12. После этого характеристика, утвержденная на всех уровнях института, а комитеты ВЛКСМ и КПСС в институте приравнивались к уровню райкомов, что сэкономило одну итерацию процесса, в принципе уходит в «инстанцию», то есть в ЦК КПСС, на ту самую Старую площадь, туда уже не вызывали, если я верно помню, и прохождение характеристики в ЦК было приравнено к прохождению души в чистилище, ибо из кабинетов Старой площади, как потом стало известно, следовал запрос в КГБ, и соответственно, тут ставился основной фильтр ненадежным в идеологическом плане, морально неустойчивым гражданам, если, конечно, они дотягивали до «инстанции».

13. Где-то в начале 1977 года, по мере того, как двигалась своим чередом «характеристика-рекомендация», начинается оформление соответствующих документов по военной линии – начинается череда вызовов в 10-е Главное управление Генштаба МО СССР, что недалеко от Арбата, там я был принят к «проработке» «направленцем», «сидящим» на направлении, то есть на определенной группе стран, объединенной, как правило, языком – арабским, французским, английским.
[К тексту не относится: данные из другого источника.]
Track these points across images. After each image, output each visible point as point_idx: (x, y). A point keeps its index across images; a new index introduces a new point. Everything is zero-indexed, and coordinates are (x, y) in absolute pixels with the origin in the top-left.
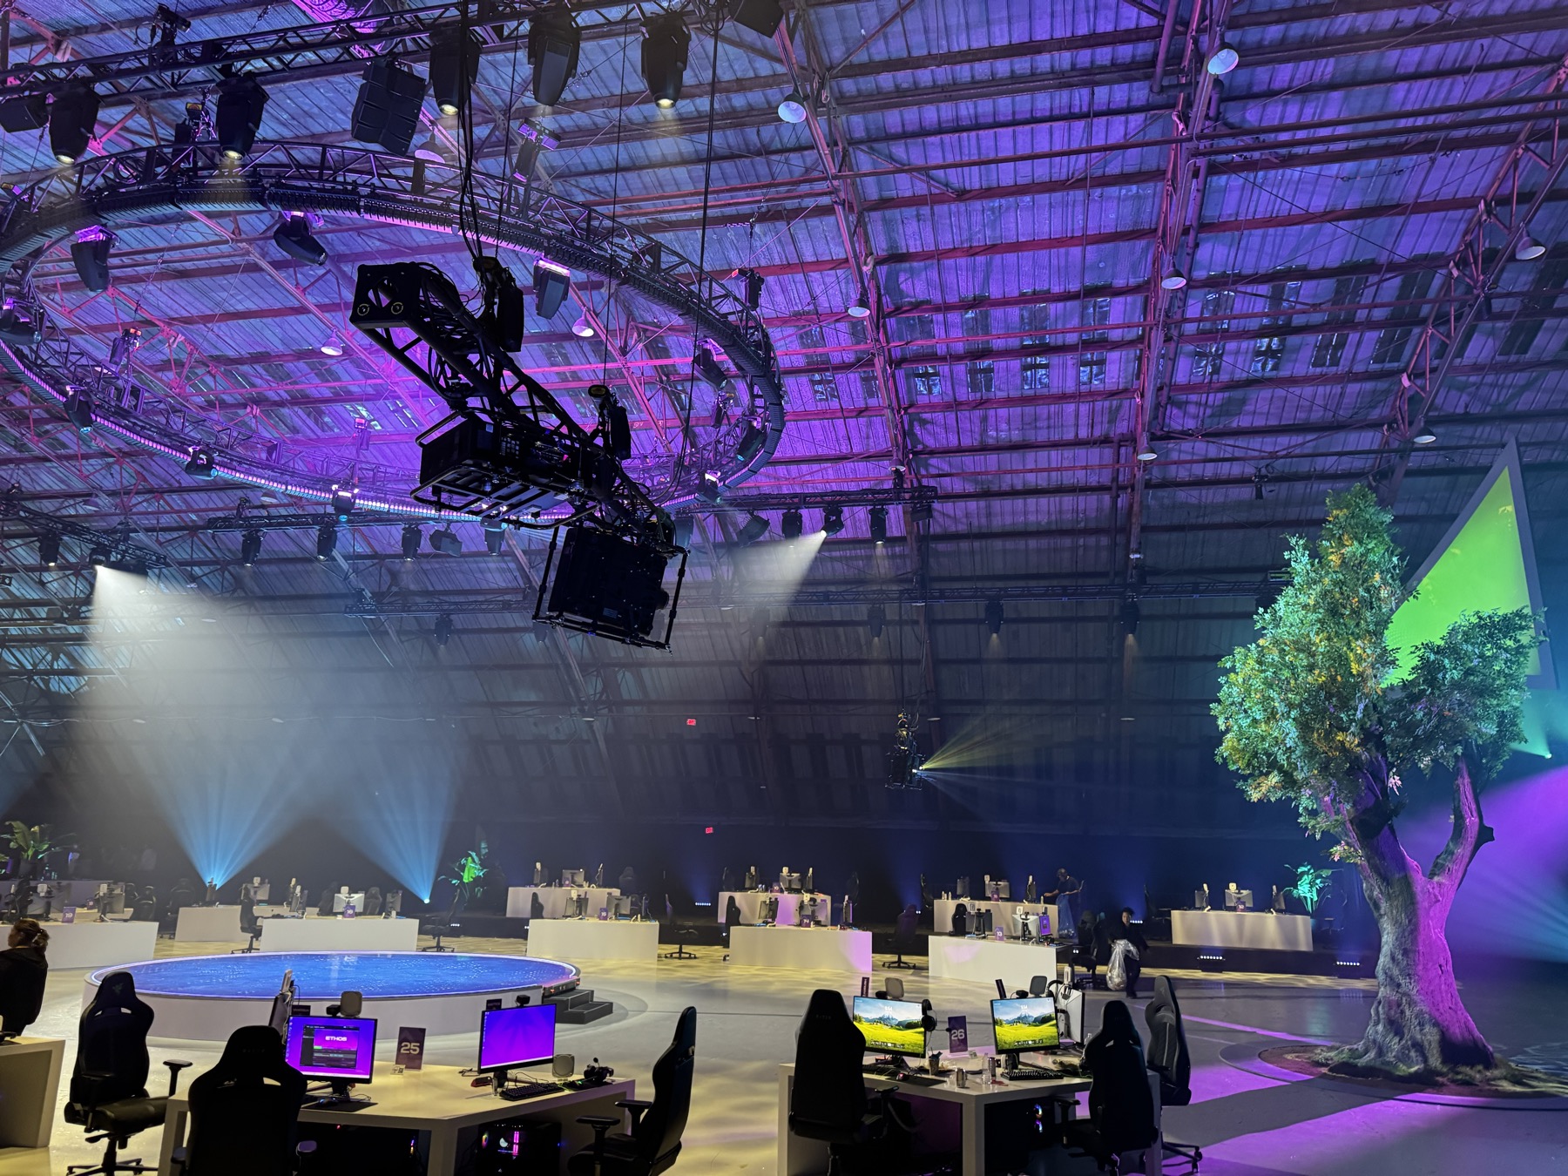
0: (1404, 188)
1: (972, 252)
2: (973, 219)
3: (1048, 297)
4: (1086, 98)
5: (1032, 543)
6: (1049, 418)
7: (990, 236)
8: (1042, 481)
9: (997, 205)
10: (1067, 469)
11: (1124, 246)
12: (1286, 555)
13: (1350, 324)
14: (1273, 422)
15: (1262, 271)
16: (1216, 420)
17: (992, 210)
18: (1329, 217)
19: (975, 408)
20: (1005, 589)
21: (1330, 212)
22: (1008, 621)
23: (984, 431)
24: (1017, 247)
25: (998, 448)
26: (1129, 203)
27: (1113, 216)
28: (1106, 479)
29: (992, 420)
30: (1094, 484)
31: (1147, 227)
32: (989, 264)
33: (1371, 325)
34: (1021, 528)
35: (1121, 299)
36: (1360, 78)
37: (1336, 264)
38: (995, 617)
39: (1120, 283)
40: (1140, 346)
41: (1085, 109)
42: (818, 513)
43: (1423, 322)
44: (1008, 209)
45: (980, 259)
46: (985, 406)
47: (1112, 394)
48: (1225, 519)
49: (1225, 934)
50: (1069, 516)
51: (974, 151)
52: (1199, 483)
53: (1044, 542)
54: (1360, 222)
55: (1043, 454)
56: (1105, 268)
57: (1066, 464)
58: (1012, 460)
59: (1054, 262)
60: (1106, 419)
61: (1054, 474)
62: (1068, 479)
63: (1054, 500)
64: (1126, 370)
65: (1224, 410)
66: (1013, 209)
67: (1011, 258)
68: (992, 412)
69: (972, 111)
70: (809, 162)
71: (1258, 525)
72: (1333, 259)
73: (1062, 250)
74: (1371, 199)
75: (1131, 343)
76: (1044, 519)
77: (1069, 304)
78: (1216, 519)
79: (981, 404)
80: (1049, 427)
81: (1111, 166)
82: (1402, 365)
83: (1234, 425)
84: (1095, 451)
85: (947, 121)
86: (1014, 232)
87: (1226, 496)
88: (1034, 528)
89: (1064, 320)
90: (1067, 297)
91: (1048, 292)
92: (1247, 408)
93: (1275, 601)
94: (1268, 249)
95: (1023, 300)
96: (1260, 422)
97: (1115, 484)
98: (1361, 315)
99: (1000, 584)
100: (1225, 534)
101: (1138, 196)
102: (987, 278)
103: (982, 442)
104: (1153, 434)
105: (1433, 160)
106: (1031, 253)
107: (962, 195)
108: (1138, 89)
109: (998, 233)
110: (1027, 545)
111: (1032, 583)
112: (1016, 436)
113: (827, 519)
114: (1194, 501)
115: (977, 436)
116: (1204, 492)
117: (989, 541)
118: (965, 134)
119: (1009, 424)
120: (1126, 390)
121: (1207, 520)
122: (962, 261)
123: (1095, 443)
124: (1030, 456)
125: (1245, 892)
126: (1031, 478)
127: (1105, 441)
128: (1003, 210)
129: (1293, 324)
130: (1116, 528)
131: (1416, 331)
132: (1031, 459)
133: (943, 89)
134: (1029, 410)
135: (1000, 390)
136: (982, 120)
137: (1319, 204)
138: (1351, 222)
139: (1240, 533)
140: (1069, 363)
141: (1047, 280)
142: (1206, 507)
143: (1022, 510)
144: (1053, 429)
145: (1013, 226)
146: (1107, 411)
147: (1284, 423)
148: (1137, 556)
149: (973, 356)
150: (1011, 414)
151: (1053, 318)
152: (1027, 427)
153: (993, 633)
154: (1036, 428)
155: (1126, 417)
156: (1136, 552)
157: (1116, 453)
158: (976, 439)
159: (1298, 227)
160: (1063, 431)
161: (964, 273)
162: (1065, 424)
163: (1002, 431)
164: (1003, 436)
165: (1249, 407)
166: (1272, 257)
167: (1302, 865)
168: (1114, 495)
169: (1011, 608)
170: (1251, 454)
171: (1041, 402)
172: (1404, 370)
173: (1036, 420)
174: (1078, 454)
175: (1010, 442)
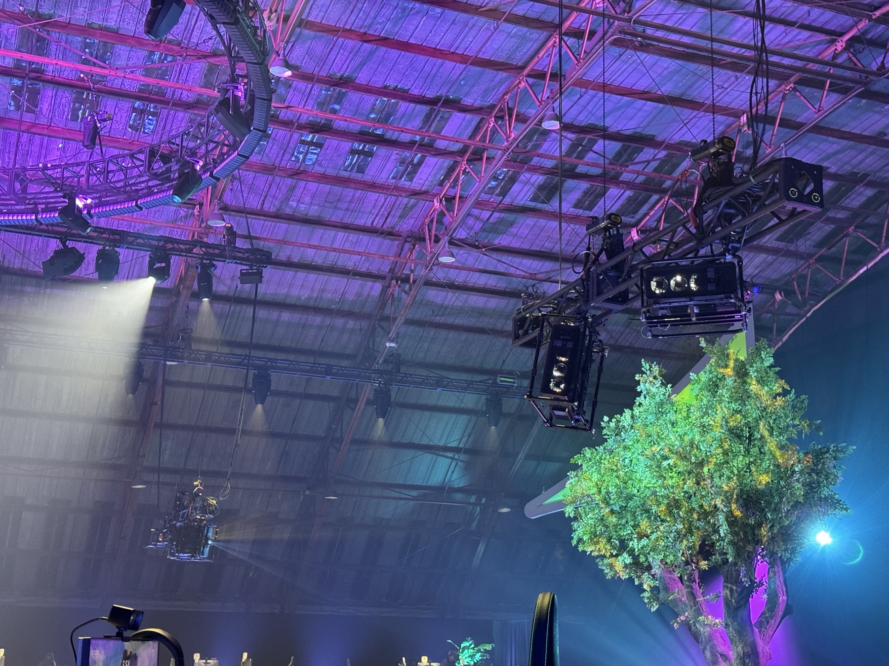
0: (702, 92)
1: (365, 38)
2: (383, 11)
3: (403, 96)
5: (286, 316)
6: (350, 202)
8: (319, 258)
9: (411, 6)
10: (347, 252)
11: (489, 72)
13: (615, 180)
14: (526, 247)
16: (484, 234)
17: (404, 9)
18: (643, 96)
19: (290, 176)
20: (275, 360)
21: (646, 93)
22: (277, 393)
23: (287, 199)
24: (405, 46)
25: (292, 219)
26: (515, 40)
27: (496, 47)
28: (385, 269)
29: (298, 192)
30: (363, 270)
31: (514, 63)
32: (372, 53)
33: (629, 185)
34: (280, 299)
35: (462, 115)
36: (723, 4)
37: (628, 133)
38: (262, 387)
39: (468, 101)
40: (459, 159)
43: (664, 192)
44: (418, 13)
45: (368, 46)
46: (301, 177)
47: (415, 193)
48: (458, 321)
50: (329, 296)
52: (452, 286)
53: (296, 317)
54: (661, 105)
55: (331, 233)
56: (464, 85)
57: (347, 247)
58: (297, 231)
59: (427, 68)
60: (398, 214)
61: (333, 254)
62: (350, 262)
63: (322, 277)
64: (435, 174)
65: (494, 229)
66: (421, 14)
67: (395, 53)
68: (302, 184)
71: (482, 331)
72: (628, 126)
73: (440, 61)
74: (677, 93)
75: (451, 153)
76: (304, 295)
77: (418, 106)
78: (450, 320)
79: (299, 173)
80: (347, 210)
81: (520, 7)
82: (634, 220)
83: (496, 242)
84: (387, 242)
86: (410, 33)
87: (466, 301)
88: (292, 301)
89: (408, 119)
90: (421, 100)
91: (407, 91)
92: (512, 229)
93: (621, 413)
94: (590, 107)
95: (383, 91)
96: (516, 244)
97: (390, 274)
98: (626, 177)
99: (271, 355)
100: (452, 334)
101: (523, 37)
102: (362, 64)
103: (278, 210)
105: (737, 78)
106: (413, 55)
109: (397, 29)
110: (279, 316)
111: (302, 358)
112: (314, 211)
113: (154, 264)
114: (439, 301)
115: (277, 203)
117: (244, 307)
119: (313, 198)
120: (426, 193)
121: (442, 320)
122: (350, 43)
123: (381, 234)
124: (319, 231)
126: (311, 252)
127: (390, 234)
128: (414, 11)
129: (577, 171)
130: (378, 316)
131: (655, 197)
132: (319, 235)
134: (337, 189)
135: (320, 165)
137: (643, 84)
138: (655, 104)
139: (464, 336)
140: (393, 157)
141: (412, 82)
142: (446, 308)
143: (289, 282)
144: (349, 213)
145: (413, 28)
146: (403, 206)
147: (533, 248)
148: (393, 345)
149: (313, 129)
150: (319, 189)
151: (398, 115)
152: (328, 205)
153: (257, 403)
154: (336, 207)
155: (416, 216)
156: (392, 341)
157: (400, 247)
158: (274, 206)
159: (620, 97)
160: (357, 215)
161: (346, 54)
162: (362, 210)
163: (303, 203)
164: (302, 209)
165: (514, 230)
166: (590, 113)
167: (466, 640)
168: (387, 285)
169: (279, 381)
170: (518, 272)
171: (353, 185)
172: (635, 225)
173: (339, 200)
174: (361, 240)
175: (306, 215)
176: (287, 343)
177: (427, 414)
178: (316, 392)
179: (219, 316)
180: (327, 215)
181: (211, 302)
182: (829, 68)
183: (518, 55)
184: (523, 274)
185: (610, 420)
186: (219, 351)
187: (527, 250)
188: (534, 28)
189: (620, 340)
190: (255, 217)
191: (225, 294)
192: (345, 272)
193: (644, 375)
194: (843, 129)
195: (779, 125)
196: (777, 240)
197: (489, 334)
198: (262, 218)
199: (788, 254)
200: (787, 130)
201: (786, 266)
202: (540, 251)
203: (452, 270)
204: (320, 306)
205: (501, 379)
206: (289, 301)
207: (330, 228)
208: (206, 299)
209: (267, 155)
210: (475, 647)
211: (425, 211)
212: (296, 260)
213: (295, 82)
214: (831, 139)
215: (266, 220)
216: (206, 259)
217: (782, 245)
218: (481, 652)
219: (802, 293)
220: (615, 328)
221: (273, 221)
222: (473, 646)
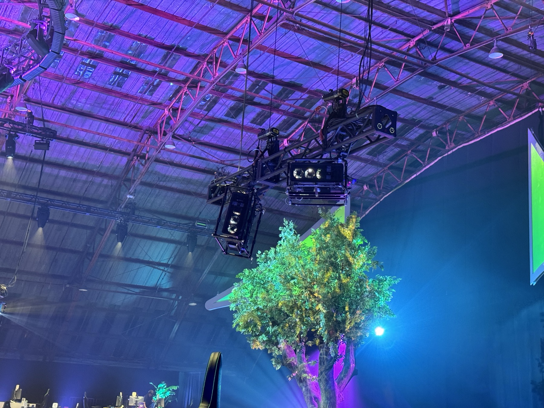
0: (332, 62)
1: (129, 2)
3: (151, 42)
5: (63, 173)
6: (112, 104)
8: (88, 138)
10: (106, 136)
11: (206, 34)
13: (276, 109)
14: (219, 144)
15: (256, 71)
16: (195, 134)
18: (298, 60)
19: (73, 84)
21: (299, 58)
22: (53, 222)
23: (70, 99)
24: (154, 11)
25: (72, 111)
26: (223, 16)
27: (211, 19)
28: (130, 150)
29: (78, 95)
30: (117, 148)
31: (222, 30)
32: (133, 13)
33: (285, 113)
34: (60, 162)
35: (187, 58)
36: (348, 10)
37: (287, 81)
38: (43, 217)
39: (191, 50)
40: (182, 85)
43: (305, 119)
45: (130, 8)
46: (80, 85)
47: (153, 104)
48: (174, 186)
50: (93, 163)
52: (172, 164)
53: (70, 174)
54: (307, 67)
55: (97, 123)
56: (189, 40)
57: (106, 133)
59: (167, 27)
60: (142, 115)
61: (97, 136)
62: (104, 141)
63: (89, 150)
64: (167, 93)
65: (201, 131)
67: (147, 15)
68: (81, 90)
71: (188, 193)
72: (287, 77)
73: (175, 23)
74: (316, 60)
75: (178, 81)
76: (77, 160)
77: (160, 49)
78: (169, 185)
79: (77, 83)
80: (109, 109)
82: (286, 134)
83: (202, 139)
84: (133, 132)
86: (157, 3)
87: (180, 174)
89: (152, 57)
90: (162, 46)
91: (153, 39)
92: (212, 132)
94: (265, 63)
95: (138, 38)
96: (214, 142)
97: (133, 153)
98: (283, 107)
99: (51, 197)
100: (170, 193)
101: (228, 15)
102: (126, 19)
103: (63, 105)
105: (352, 56)
106: (159, 17)
110: (59, 172)
111: (72, 201)
112: (87, 108)
114: (163, 172)
115: (63, 100)
117: (36, 165)
119: (87, 99)
120: (160, 104)
121: (164, 184)
122: (119, 5)
123: (130, 126)
124: (90, 121)
125: (141, 398)
126: (83, 134)
127: (135, 127)
129: (255, 100)
130: (124, 178)
131: (300, 121)
132: (89, 123)
134: (104, 96)
135: (93, 79)
137: (297, 54)
138: (304, 66)
139: (177, 195)
140: (141, 79)
141: (157, 34)
142: (167, 177)
143: (67, 151)
144: (110, 111)
146: (145, 111)
148: (132, 197)
149: (91, 56)
150: (91, 95)
151: (147, 53)
152: (97, 105)
153: (39, 227)
154: (101, 107)
155: (153, 118)
156: (131, 194)
157: (141, 136)
158: (61, 102)
159: (284, 59)
160: (115, 114)
161: (116, 11)
162: (119, 110)
163: (80, 102)
164: (79, 106)
165: (213, 133)
166: (265, 66)
167: (162, 383)
168: (131, 159)
169: (55, 213)
170: (214, 159)
171: (114, 94)
172: (286, 137)
173: (104, 103)
174: (116, 129)
175: (82, 110)
176: (63, 190)
178: (79, 223)
179: (18, 169)
180: (96, 112)
181: (13, 160)
182: (405, 56)
183: (225, 26)
184: (217, 160)
185: (262, 254)
186: (16, 191)
187: (220, 146)
188: (235, 10)
189: (272, 206)
190: (48, 108)
191: (23, 155)
192: (104, 148)
193: (285, 228)
194: (409, 93)
195: (374, 87)
196: (367, 154)
197: (193, 195)
198: (52, 108)
199: (373, 163)
200: (378, 90)
201: (371, 170)
202: (228, 147)
203: (173, 154)
204: (86, 168)
205: (198, 223)
206: (66, 163)
207: (95, 119)
208: (10, 157)
209: (59, 69)
210: (167, 387)
211: (159, 115)
212: (73, 138)
213: (81, 25)
214: (402, 98)
215: (54, 110)
216: (12, 132)
217: (370, 157)
218: (170, 390)
219: (379, 187)
220: (269, 198)
221: (59, 112)
222: (165, 387)
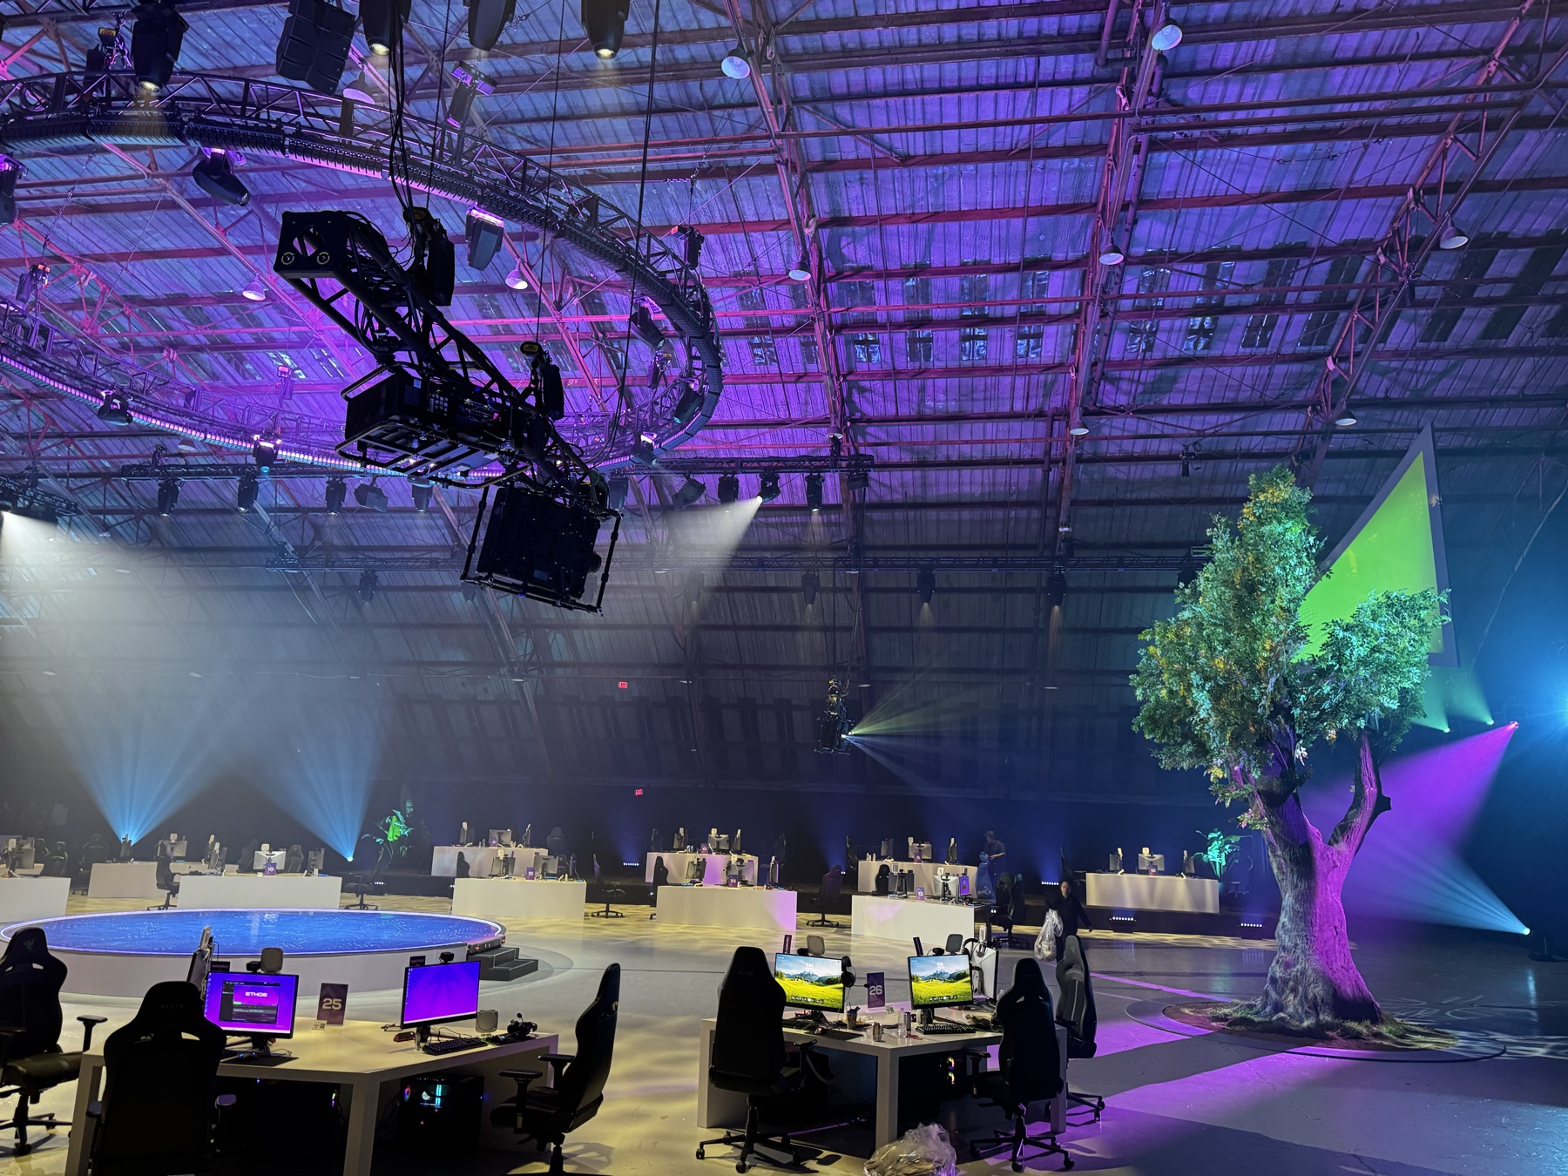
0: (1337, 174)
1: (914, 219)
2: (917, 185)
3: (988, 268)
4: (1032, 68)
5: (966, 514)
6: (985, 390)
7: (931, 204)
8: (977, 452)
9: (940, 172)
10: (1001, 441)
11: (1065, 219)
12: (1208, 532)
13: (1279, 306)
14: (1202, 400)
15: (1198, 250)
16: (1147, 397)
17: (936, 177)
18: (1264, 199)
19: (913, 377)
20: (937, 559)
21: (1265, 194)
23: (922, 401)
24: (959, 216)
25: (935, 419)
26: (1070, 176)
27: (1055, 189)
28: (1039, 453)
29: (929, 390)
31: (1087, 201)
32: (930, 233)
33: (1300, 308)
34: (955, 499)
35: (1059, 273)
36: (1300, 60)
37: (1269, 247)
38: (927, 587)
39: (1059, 256)
40: (1077, 321)
41: (1030, 79)
42: (755, 479)
43: (1350, 306)
44: (951, 177)
45: (922, 226)
46: (923, 376)
47: (1048, 368)
48: (1153, 495)
49: (1137, 896)
50: (1002, 488)
51: (919, 115)
52: (1129, 459)
53: (977, 514)
54: (1294, 205)
55: (978, 426)
56: (1045, 241)
57: (1000, 437)
58: (946, 431)
59: (996, 233)
60: (1041, 392)
61: (988, 446)
62: (1002, 451)
63: (988, 472)
64: (1062, 344)
65: (1155, 388)
66: (956, 178)
67: (953, 226)
68: (929, 382)
69: (918, 75)
70: (753, 119)
71: (1182, 502)
72: (1267, 240)
73: (1004, 221)
74: (1305, 183)
75: (1068, 318)
76: (977, 491)
77: (1008, 275)
78: (1144, 495)
79: (919, 373)
80: (985, 399)
81: (1054, 138)
82: (1328, 348)
83: (1165, 402)
84: (1030, 424)
85: (893, 84)
86: (956, 201)
87: (1154, 472)
88: (967, 500)
89: (1003, 291)
90: (1007, 268)
91: (988, 263)
92: (1178, 385)
94: (1204, 227)
95: (963, 269)
96: (1189, 400)
97: (1047, 458)
98: (1291, 297)
99: (933, 554)
100: (1152, 510)
101: (1079, 170)
102: (928, 246)
103: (919, 412)
104: (1085, 409)
105: (1366, 147)
106: (973, 222)
107: (906, 160)
108: (1084, 61)
109: (941, 201)
110: (960, 515)
111: (965, 554)
112: (953, 407)
113: (763, 485)
114: (1122, 476)
115: (914, 406)
116: (1133, 468)
118: (910, 99)
119: (946, 393)
120: (1061, 365)
121: (1134, 496)
122: (905, 228)
123: (1029, 417)
124: (967, 426)
125: (1157, 857)
126: (966, 449)
127: (1040, 414)
128: (946, 177)
129: (1226, 304)
130: (1046, 502)
131: (1343, 315)
132: (966, 430)
133: (890, 50)
134: (966, 381)
135: (938, 360)
136: (927, 85)
137: (1255, 185)
138: (1286, 204)
139: (1166, 509)
140: (1008, 335)
141: (988, 251)
142: (1134, 483)
143: (957, 481)
144: (989, 401)
145: (955, 194)
146: (1042, 384)
147: (1212, 401)
148: (1068, 529)
149: (915, 324)
150: (948, 384)
151: (992, 289)
152: (964, 398)
153: (924, 602)
154: (972, 399)
155: (1061, 391)
156: (1065, 526)
157: (1050, 427)
158: (913, 409)
159: (1235, 207)
160: (996, 403)
161: (907, 239)
163: (939, 401)
164: (940, 407)
165: (1180, 386)
166: (1207, 236)
167: (1213, 831)
168: (1046, 469)
171: (978, 373)
172: (1330, 353)
173: (972, 392)
174: (1013, 426)
175: (947, 412)
176: (977, 541)
177: (1150, 597)
180: (968, 408)
181: (820, 513)
187: (1205, 405)
188: (1084, 156)
193: (1215, 529)
196: (1543, 336)
198: (906, 423)
200: (1488, 195)
204: (997, 500)
206: (963, 500)
207: (975, 421)
208: (815, 510)
209: (884, 360)
210: (1223, 838)
212: (955, 459)
216: (815, 472)
217: (1554, 341)
218: (1230, 843)
221: (917, 425)
222: (1220, 837)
Естественно, мой «направленец», подполковник, «сидел» на группе арабских стран – но куда именно будет направление, оставалось не ясным. Посещений «Десятки» было несколько по ходу прохождения дела.

14. Выездная комиссия Генштаба МО СССР, в том самом здании на Беговой, – финальная инстанция по военной линии.

15. Получение «довольствия», обмундирования, стояние в очереди за авиабилетом, прививки – сопутствующие процедуры, но крутиться приходилось самостоятельно, никто, кроме направлений, ничего не гарантировал, особенно билеты. Несколько дней заняла очередь в кассы Аэрофлота, что на «Парке Культуры», писались по списку, совсем как в очереди за немецким гарнитуром каким-нибудь!

16. И наконец – сдача комсомольского билета, почему-то в ЦК КПСС, в 5-м подъезде Управления делами, в Ипатьевском переулке (где я по иронии судьбы буду работать в 1991 году), с неизбежным собеседованием с инструктором ЦК, закончившимся отеческим напутствием «не ударить в грязь лицом» и «высоко нести имя советского человека». Тут же, в ЦК, по прочтении инструкций для выезжающих за рубеж, требовалось подписать несколько обязательств о достойном поведении и хранении государственной тайны.